» Input:
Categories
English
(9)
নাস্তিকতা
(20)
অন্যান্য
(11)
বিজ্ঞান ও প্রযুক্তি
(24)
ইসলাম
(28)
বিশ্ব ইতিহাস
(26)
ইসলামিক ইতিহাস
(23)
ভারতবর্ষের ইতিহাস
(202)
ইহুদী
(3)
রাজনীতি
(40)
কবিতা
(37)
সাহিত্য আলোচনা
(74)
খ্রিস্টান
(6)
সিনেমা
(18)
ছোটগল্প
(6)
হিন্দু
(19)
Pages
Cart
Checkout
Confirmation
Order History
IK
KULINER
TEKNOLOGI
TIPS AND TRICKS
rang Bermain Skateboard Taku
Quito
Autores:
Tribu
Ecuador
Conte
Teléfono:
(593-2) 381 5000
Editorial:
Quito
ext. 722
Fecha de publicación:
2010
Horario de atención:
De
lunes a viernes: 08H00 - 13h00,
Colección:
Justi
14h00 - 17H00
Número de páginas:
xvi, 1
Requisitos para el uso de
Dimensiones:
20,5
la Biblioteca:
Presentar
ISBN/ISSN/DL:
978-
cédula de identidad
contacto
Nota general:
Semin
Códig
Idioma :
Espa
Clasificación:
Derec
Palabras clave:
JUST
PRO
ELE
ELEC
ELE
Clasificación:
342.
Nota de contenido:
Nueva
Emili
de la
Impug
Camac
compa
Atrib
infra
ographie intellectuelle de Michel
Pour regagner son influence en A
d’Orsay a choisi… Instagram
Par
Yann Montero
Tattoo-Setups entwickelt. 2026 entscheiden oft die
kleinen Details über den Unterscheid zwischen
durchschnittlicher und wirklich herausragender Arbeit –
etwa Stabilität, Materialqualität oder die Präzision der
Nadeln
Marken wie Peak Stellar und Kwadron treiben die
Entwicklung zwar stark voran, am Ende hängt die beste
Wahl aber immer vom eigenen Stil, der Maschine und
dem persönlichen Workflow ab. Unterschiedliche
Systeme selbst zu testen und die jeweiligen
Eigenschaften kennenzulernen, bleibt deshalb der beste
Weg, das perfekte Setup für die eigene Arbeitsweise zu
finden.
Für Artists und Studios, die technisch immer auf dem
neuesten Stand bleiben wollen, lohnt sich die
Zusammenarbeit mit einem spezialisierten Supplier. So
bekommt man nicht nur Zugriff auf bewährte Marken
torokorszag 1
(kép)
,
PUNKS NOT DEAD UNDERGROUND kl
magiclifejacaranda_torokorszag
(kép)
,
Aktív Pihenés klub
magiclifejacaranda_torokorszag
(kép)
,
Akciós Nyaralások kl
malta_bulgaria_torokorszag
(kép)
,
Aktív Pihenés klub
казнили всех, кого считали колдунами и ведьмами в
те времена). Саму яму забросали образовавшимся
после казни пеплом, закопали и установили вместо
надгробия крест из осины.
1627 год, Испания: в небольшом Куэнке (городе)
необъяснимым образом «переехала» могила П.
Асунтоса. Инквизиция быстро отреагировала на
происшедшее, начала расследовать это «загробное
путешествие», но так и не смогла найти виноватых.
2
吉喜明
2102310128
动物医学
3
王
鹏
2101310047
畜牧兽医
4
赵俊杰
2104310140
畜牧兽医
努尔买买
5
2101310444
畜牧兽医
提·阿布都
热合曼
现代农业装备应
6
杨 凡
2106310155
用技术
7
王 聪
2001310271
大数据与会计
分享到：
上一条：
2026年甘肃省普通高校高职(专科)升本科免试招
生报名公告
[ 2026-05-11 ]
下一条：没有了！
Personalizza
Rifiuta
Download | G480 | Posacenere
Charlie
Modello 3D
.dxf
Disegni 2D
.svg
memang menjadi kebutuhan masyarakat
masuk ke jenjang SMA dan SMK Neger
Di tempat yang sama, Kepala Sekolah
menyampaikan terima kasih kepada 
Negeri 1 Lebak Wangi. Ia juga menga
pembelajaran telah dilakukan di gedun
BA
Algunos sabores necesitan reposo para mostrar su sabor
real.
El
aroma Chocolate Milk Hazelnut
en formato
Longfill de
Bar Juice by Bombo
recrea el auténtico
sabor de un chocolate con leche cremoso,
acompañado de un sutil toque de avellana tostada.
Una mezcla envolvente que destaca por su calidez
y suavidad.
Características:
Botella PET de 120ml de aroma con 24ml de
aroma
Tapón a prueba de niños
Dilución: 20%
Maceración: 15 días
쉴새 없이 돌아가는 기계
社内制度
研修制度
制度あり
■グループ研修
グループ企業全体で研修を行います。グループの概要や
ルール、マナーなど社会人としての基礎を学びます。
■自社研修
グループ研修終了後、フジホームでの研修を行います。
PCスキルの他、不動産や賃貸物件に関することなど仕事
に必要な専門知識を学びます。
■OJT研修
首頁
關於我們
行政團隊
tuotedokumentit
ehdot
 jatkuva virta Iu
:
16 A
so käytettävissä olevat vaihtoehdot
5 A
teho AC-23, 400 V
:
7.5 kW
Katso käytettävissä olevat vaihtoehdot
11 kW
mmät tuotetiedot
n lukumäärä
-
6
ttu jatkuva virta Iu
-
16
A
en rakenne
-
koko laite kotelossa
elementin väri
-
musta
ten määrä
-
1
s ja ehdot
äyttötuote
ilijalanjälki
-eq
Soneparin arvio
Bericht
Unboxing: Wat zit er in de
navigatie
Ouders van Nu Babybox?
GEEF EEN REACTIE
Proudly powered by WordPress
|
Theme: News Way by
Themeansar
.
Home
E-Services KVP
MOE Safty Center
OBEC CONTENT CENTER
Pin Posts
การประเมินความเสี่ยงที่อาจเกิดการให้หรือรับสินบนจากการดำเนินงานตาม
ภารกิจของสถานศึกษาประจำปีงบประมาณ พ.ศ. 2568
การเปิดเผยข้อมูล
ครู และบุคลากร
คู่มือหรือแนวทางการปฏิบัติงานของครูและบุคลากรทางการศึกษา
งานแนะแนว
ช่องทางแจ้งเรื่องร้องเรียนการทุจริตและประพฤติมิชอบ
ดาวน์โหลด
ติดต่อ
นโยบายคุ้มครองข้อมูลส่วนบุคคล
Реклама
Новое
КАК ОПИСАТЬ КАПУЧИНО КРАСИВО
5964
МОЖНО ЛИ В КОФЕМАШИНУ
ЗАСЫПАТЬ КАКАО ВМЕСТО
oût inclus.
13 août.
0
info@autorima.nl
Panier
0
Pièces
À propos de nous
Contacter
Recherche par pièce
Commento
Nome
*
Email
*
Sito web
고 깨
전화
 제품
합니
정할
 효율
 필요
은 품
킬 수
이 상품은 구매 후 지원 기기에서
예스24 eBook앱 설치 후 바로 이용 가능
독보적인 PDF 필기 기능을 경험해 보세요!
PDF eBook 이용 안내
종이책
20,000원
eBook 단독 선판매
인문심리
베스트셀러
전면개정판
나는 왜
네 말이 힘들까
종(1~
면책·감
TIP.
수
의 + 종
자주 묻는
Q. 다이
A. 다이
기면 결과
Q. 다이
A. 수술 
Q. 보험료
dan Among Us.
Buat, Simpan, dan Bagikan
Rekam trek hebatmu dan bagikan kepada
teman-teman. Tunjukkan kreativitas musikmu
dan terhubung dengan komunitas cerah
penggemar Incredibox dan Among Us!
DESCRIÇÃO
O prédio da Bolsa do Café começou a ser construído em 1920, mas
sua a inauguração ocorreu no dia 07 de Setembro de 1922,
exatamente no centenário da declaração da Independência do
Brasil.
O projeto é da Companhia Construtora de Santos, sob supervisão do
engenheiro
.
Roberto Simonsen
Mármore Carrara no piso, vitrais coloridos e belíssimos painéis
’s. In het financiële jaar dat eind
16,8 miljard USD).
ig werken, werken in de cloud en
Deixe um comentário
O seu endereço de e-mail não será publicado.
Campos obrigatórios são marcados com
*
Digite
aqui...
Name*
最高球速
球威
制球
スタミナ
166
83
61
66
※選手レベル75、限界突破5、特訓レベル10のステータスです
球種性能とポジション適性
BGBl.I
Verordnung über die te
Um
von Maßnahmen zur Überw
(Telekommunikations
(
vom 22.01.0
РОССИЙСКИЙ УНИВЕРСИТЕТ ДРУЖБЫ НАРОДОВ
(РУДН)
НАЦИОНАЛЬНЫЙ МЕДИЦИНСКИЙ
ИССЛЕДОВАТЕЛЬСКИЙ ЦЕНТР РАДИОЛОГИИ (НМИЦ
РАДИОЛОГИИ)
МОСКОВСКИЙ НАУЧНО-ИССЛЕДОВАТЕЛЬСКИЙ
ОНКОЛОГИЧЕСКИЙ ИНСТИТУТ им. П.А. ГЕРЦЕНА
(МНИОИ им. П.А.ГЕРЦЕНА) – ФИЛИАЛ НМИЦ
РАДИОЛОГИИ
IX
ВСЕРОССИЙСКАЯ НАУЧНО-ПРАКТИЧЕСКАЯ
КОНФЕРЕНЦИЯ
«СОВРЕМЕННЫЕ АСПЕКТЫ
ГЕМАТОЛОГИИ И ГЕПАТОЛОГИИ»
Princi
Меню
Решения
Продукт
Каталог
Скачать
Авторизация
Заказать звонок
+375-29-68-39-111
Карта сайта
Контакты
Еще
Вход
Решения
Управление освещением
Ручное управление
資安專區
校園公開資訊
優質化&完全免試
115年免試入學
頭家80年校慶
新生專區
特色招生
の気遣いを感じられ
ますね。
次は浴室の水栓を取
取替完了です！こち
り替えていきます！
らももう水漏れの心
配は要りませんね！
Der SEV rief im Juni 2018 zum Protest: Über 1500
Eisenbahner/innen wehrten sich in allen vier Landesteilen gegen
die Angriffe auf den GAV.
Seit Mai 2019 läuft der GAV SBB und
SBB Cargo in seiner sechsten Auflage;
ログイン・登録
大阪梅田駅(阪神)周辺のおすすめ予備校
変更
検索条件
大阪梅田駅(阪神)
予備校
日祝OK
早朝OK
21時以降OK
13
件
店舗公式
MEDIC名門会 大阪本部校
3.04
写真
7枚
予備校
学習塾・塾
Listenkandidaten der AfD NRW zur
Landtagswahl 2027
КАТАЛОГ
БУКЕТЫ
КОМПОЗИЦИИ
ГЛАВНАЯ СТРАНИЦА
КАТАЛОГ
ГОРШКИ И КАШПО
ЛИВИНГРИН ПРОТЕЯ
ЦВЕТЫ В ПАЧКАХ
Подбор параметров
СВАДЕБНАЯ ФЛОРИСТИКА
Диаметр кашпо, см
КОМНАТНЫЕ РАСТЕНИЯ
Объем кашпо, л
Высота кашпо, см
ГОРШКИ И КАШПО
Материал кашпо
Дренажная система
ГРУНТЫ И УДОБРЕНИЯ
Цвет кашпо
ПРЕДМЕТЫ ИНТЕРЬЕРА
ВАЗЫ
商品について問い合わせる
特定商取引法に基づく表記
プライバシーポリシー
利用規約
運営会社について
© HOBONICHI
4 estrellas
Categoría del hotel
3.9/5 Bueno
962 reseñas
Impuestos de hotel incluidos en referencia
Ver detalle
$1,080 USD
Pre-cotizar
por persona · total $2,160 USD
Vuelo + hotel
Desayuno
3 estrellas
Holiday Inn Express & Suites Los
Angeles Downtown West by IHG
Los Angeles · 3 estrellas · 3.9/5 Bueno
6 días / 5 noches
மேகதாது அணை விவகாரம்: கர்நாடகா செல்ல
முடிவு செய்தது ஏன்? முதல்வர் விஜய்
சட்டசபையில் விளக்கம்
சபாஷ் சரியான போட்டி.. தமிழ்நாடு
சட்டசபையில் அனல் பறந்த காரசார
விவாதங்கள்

» Assignment: Reproduce the records verbatim, from their beginning through the line containing "Pour regagner son influence en A", with both ends included.

» Solution to the exercise:
Categories
English
(9)
নাস্তিকতা
(20)
অন্যান্য
(11)
বিজ্ঞান ও প্রযুক্তি
(24)
ইসলাম
(28)
বিশ্ব ইতিহাস
(26)
ইসলামিক ইতিহাস
(23)
ভারতবর্ষের ইতিহাস
(202)
ইহুদী
(3)
রাজনীতি
(40)
কবিতা
(37)
সাহিত্য আলোচনা
(74)
খ্রিস্টান
(6)
সিনেমা
(18)
ছোটগল্প
(6)
হিন্দু
(19)
Pages
Cart
Checkout
Confirmation
Order History
IK
KULINER
TEKNOLOGI
TIPS AND TRICKS
rang Bermain Skateboard Taku
Quito
Autores:
Tribu
Ecuador
Conte
Teléfono:
(593-2) 381 5000
Editorial:
Quito
ext. 722
Fecha de publicación:
2010
Horario de atención:
De
lunes a viernes: 08H00 - 13h00,
Colección:
Justi
14h00 - 17H00
Número de páginas:
xvi, 1
Requisitos para el uso de
Dimensiones:
20,5
la Biblioteca:
Presentar
ISBN/ISSN/DL:
978-
cédula de identidad
contacto
Nota general:
Semin
Códig
Idioma :
Espa
Clasificación:
Derec
Palabras clave:
JUST
PRO
ELE
ELEC
ELE
Clasificación:
342.
Nota de contenido:
Nueva
Emili
de la
Impug
Camac
compa
Atrib
infra
ographie intellectuelle de Michel
Pour regagner son influence en A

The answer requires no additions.